The landlord grows tired of this and the next month, when the rent is not paid by on the first of the month, the landlord posts the three day notice on the 2nd of the month and files for the eviction, refusing to accept the tenant’s rent offered on the 3rd day of the month.
The landlord walks into court, “secure” in the thought that he can show the court all of the times that the tenant has been late and figuring that the Court will be disgusted with the tenant for engaging in this sort of behavior.
But the landlord will likely walk out of the court disgusted with the court and this concept of “estoppel” upon which the court decided for the tenant. Here is how it works.
When a landlord and a tenant engage in a course of conduct that is different from the requirements of the written lease between them (in this case, accepting the rent late), after a certain period of time, the tenant will come to rely upon that course of conduct as being acceptable, and will plan his/her rent paying activities accordingly. This is especially the case since there is an element of the landlord’s consent in all of this, as indicated by the landlord’s acceptance of late rent without protest.
The tenant will argue that it is unfair for the landlord to deny this course of conduct between them which has the effect of pulling the rug out from beneath the tenant’s feet. All that evidence the landlord just presented showing the court the pattern of late rent payments works against the landlord. The cases on this subject agree with the tenant. The landlord will be estopped to deny the course of conduct that the landlord and the tenant engaged in with regard to the payment date in the lease agreement.
So what is a landlord to do?

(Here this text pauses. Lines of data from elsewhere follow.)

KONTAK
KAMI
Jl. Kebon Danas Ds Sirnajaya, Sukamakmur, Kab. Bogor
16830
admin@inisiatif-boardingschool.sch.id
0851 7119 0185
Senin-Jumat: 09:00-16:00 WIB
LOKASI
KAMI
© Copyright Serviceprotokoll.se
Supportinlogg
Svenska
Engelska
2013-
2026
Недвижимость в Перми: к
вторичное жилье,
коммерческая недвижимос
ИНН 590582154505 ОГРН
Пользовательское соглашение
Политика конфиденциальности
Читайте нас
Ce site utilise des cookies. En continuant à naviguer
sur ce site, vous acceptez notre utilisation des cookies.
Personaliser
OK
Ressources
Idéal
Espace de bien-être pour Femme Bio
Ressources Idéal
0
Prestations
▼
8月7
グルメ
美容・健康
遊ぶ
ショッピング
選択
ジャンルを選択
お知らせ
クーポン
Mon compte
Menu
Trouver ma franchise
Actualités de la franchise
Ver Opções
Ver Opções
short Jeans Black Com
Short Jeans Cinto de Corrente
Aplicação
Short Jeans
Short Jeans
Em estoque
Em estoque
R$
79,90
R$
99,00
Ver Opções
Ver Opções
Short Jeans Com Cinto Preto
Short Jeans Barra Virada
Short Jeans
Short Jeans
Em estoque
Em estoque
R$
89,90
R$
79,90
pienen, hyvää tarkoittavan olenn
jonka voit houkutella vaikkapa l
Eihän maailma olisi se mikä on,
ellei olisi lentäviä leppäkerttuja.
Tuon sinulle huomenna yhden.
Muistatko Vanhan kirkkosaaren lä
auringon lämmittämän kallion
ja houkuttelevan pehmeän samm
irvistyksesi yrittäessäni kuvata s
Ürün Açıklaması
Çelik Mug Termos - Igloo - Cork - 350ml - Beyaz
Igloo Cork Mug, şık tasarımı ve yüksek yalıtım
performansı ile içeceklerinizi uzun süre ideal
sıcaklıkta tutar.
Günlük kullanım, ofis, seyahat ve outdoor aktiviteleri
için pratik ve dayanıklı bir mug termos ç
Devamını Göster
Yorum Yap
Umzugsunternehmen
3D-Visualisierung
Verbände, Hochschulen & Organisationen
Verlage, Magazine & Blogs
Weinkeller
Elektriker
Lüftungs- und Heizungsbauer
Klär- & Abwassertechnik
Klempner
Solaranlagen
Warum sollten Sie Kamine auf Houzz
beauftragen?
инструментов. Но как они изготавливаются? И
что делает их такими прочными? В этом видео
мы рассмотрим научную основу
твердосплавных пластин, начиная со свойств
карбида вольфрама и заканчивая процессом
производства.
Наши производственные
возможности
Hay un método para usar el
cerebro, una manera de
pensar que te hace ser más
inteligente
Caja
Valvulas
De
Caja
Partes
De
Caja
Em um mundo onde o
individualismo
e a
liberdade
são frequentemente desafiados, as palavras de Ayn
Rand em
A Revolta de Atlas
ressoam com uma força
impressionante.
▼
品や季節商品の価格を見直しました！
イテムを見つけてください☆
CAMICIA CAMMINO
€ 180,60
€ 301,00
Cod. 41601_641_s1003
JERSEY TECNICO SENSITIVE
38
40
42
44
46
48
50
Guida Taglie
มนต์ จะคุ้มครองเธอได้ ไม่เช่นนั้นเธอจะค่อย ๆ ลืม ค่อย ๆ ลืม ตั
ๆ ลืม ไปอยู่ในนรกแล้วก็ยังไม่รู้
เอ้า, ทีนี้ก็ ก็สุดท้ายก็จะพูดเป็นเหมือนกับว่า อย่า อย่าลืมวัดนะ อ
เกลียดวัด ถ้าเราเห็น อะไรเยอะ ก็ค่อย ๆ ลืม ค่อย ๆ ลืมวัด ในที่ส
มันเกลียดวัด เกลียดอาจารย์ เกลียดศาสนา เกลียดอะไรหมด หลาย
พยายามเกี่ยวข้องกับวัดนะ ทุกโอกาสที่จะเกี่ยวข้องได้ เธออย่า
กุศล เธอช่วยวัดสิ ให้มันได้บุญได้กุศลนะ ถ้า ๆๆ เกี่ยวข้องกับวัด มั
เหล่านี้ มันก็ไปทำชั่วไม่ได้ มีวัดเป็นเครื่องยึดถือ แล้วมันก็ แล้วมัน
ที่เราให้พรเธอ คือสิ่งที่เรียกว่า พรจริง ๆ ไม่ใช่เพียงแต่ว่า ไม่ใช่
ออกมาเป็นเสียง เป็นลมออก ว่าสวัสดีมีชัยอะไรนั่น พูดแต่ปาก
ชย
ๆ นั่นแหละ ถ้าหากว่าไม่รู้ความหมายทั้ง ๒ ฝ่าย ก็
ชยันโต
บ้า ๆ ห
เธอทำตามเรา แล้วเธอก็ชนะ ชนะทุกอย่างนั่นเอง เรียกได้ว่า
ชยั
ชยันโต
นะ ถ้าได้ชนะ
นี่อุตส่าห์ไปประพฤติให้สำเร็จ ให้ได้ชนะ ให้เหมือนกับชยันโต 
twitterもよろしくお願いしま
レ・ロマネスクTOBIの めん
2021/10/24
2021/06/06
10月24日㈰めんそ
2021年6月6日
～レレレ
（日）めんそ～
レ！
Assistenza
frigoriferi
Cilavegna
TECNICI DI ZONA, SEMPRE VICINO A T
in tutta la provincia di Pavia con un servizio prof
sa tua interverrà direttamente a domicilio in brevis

The landlord has two options. The first option would be to invent a time machine and go back in time and warn his former self not to accept rent late without protest. Consider the warning in this post to be just that.
But if this time traveling warning comes too late, consider the much simpler second option. Write the tenant a letter telling the tenant that in the past, you have accepted rent late, and that is all fine and good for the past. But in the future, you will expect that the rent will be paid on time just as it is stated in the lease agreement. Send this letter to the landlord, keeping a photocopy of the signed version of it, several weeks before the rent is next due.
Now if the tenant argues estoppel in a defense of the eviction action you file for failure to pay rent on time, you can pull out the photocopy of the letter you sent to the tenant and hand it to the judge or magistrate in charge of the eviction and tell that judge or magistrate that you have a letter of strict compliance sent out well before the next rental due date.
Now the tenant is going to have to come up with some other defense.
So don’t get frustrated or disgusted with the courts over the estoppel defense. Realize that your own conduct as a landlord in accepting the rent late all those months without protest had something to do with the position you find yourself in and work through the problem as outlined above.